* Page excerpt *

────────────────────────────────────────

10/14/2009

Health care reform and costs

I found an interesting article on BusinessWeek's site today that relates to costs, specifically sunk costs, in terms of health care. Top economists are discussing implementing an "individual mandate" requiring individuals to purchase some form of health insurance, or face a fine. If implemented, it would be something similar to requiring people to have car insurance, something that all law-abiding citizens simply accept and don't put up too much of a fuss about.

I don't know about the rest of you, but I treat my monthly cost of car insurance as a purely sunk cost. In Chapter 4 of the text we learned that sunk costs are costs that are commited and therefore unavoidable. All of us purchase car insurance, even though most of us have probably never been in a serious enough car accident to justify the cost of the insurance. Similarly, I think requiring all individuals to have some basic form of health insurance is a smart idea. Even though a lot of us in school right now are young, in good health, and have probably never ended up in the emergency room, there is always the chance of a "serious accident" occuring, which is the point of having insurance. If all of us simply treated the cost of health insurance as a sunk cost, people wouldn't be getting so worked up about health care reform.

────────────────────────────────────────

* Data records *

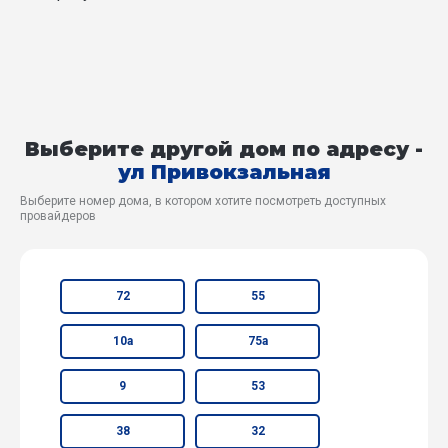
Выберите другой дом по адресу -
ул Привокзальная
Выберите номер дома, в котором хотите посмотреть доступных
провайдеров
72
55
10а
75а
9
53
38
32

────────────────────────────────────────

* Task requirements *
A - Answer these questions using the health care reform post:
(i) On which publication's site did the writer find the article?
(ii) Under the proposed "individual mandate," what would people face if they did not buy health insurance?
(iii) In which chapter did the writer learn that sunk costs are committed and unavoidable?
B - Reproduce the health care reform post from "Health care reform and" to "a fuss about." word for word.

* Results for each task *
A -
(i) BusinessWeek
(ii) A fine
(iii) Chapter 4

B -
Health care reform and costs

I found an interesting article on BusinessWeek's site today that relates to costs, specifically sunk costs, in terms of health care. Top economists are discussing implementing an "individual mandate" requiring individuals to purchase some form of health insurance, or face a fine. If implemented, it would be something similar to requiring people to have car insurance, something that all law-abiding citizens simply accept and don't put up too much of a fuss about.